• **MATERIAL SUPPLIED**

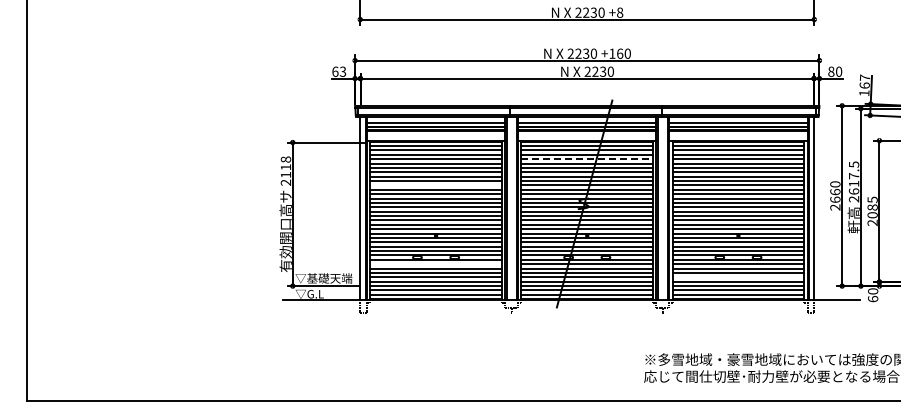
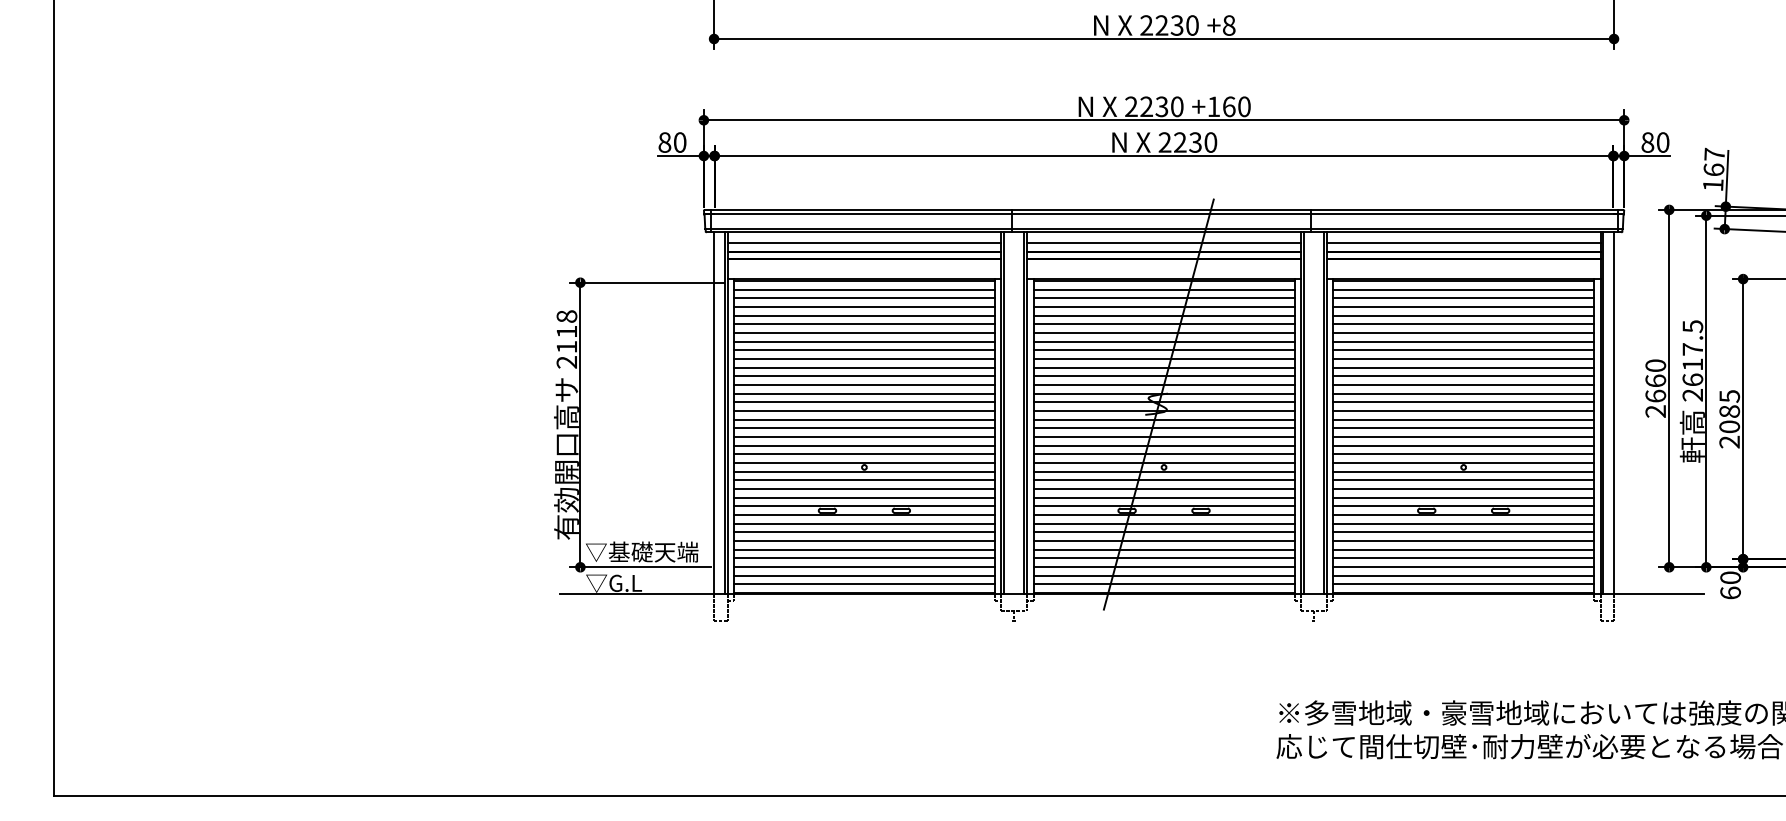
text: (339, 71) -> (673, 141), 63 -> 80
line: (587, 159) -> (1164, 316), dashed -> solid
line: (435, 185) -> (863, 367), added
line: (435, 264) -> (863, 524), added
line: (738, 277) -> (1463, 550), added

• **PROBLEM DESCRIPTION**
Only the lines from the one with "line: (435, 185) -> (863, 367), added" through the end of the listing should be output, exactly as they appear.

• **RESPONSE AREA**
line: (435, 185) -> (863, 367), added
line: (435, 264) -> (863, 524), added
line: (738, 277) -> (1463, 550), added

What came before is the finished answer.